Quem é essa entidade que nos aprisiona? Ou nos liberta?
Anda sempre para frente, como quem mira uma meta tangível e persegue um fim atingível.
Para alguns, arrasta-se como uma tartaruga. Para outros, segue a passos largos de um gigante.
Não perdoa. Pode atropelar com o peso do “nunca mais” ou sussurrar com “ainda dá”. Mas, nunca, nunca pára — mesmo quando alguém em desespero grita: espera! Sua sina é seguir, descabelando os atrasados ou amparando os adiantados.
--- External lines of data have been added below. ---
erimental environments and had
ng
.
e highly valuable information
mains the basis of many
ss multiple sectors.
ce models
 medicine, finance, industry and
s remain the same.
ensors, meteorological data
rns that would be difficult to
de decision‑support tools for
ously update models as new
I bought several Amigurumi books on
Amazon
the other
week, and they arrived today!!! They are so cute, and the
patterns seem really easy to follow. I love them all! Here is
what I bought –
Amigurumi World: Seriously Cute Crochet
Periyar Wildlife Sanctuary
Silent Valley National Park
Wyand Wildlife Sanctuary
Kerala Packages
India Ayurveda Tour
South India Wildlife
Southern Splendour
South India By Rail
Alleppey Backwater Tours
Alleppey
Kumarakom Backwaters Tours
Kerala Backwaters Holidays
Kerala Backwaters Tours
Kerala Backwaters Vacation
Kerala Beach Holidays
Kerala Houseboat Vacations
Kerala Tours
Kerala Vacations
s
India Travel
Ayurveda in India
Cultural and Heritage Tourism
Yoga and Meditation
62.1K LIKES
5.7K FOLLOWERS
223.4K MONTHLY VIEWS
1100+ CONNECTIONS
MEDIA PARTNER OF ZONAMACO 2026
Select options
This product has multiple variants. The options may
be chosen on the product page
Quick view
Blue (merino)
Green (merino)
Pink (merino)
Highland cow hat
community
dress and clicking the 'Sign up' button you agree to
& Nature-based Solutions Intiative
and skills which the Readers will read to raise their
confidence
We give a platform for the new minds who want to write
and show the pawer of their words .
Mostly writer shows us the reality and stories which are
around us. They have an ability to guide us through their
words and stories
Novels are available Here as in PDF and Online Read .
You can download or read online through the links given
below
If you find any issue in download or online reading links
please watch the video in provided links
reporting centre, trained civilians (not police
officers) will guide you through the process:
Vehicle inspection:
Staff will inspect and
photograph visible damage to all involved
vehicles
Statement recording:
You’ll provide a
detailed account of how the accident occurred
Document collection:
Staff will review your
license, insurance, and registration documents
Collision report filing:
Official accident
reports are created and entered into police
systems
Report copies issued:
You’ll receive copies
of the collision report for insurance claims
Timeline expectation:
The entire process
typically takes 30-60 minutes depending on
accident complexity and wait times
É abstrato, mas incorpora o real no simples transcorrer. Avança leve e constante como quem mede a estrada pelo próprio passo. Faz o dia virar noite salpicando alaranjado o horizonte. Pinta o ar de cinza enquanto as madrugadas tornam-se manhãs. Põe fim à dor. Simplesmente passa diluindo mágoas, curando feridas ou alinhando eixos.
Durante muito tempo competi com o tempo. Minha lógica cartesiana era ludibriá-lo com minha esperteza, em atalhos e desvios. Acordar pela manhã junto à queda do último grão de areia da ampulheta, era a meta. Atingiria, assim, o ápice do descanso para, em seguida, sair correndo como um atleta dos cem metros rasos.
Sentia-me vencedor.
Dono das próprias verdades.
Dono das próprias vaidades.
Desde que minhas primeiras rugas sintonizaram-se à maturidade, me tornei amigo do tempo. O escuto como quem ouve um vinil na vitrola e aprecia detalhes do encarte. Já não corro, caminho a seu lado sentindo os segundos repousarem sobre a palma da minha mão.
Aprendemos a nos respeitar. Entendemos juntos que basta estar. Basta sentir. Que cada instante é único e sem retorno. No entanto, logo adiante é permitido voltar e trocar as palavras, os gestos, os jeitos.
E neste afã, abrigar a mulher amada com o silêncio da escuta. Deixar a dor do outro penetrar em doses razoáveis. Viver a presença sem sombras nos calcanhares.
O tempo é um jardineiro que cultiva memórias e colhe despedidas. Me ensinou a plantar pausas, regar silêncios e colher amor. Se ontem foi carga pesada em meus ombros, hoje é vento que impulsiona meu veleiro.
Assim, a vida! No passo do tempo, encontro meu próprio ritmo.